Wednesday, August 15, 2012

Remembering David Wells (1927-2012)

Every classical musician needs someone to take the raw materials and spin them into a finished product, or at least a more-finished product. A teacher who is not necessarily spanning the globe with world premieres and guest appearances, but who takes the bus to your town, week after week, puts in a 14 hour day and some the next day shepherding you and your classmates, then travels to another city to do the same. A mentor who, note by note, étude by étude, concerto by concerto, burns the bourgeois out of you by lighting a fire under your muse and converts you into a “practicer.” Just such a person in my life has recently passed, David Wells; a dedicated educator with many years of tenure at the Hartt and Manhattan Schools of Music, and New England Conservatory

Probably his most notable contribution to the musical world is the Yellow Barn Music Festival, which he founded with his wife Janet in 1969. NEC violin professor Eric Rosenblith soon joined forces with the Wellses, and chamber music training comparable with Meadowmount, Chamber Music West and Kneisel Hall has happened every summer since. Over the years several KSO members, most recently Gordon Tsai, can attest to the high intensity and quality of growth occurring there.

My favorite lessons with him had “yoga cello”as a focal point. Avoiding repetitive motion ailments and the like was a major focus in masterclasses, and yoga was a tool of his trade. On the other hand, his boisterous coaching style was as dynamic a musical experience as you could ever hope to receive. Mr. Wells could call upon such sundry sources of inspiration as Segovia or Shakespeare, Maria Callas or Björn Borg to guide the way to interpretation of a phrase or technical triumph. Through him I learned that there was more to beautiful artistry than just playing in tune.
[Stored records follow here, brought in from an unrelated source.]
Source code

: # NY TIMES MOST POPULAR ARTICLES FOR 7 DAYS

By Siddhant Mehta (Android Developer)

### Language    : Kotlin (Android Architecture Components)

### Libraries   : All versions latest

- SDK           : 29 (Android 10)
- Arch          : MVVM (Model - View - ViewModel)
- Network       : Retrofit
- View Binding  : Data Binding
You won’t likely find a YouTube video nor buy cds of David Wells playing the cello, but you will hear his influence in a great many chamber, orchestral and solo musicians. (Actually, the Yellow Barn Music Festival has released a recording of a Wells Duo recital from 1976, a couple of tracks from which can be heard here). I channel his love of music and his teachings every time I rosin up my bow or greet a student.

1 comment:

Anonymous said...

Dear Andy,
What a beautiful tribute to David Wells.
I studied with him when he returned to Hartt in the mid-seventies.
His vibrant example informs my teaching, playing and my life.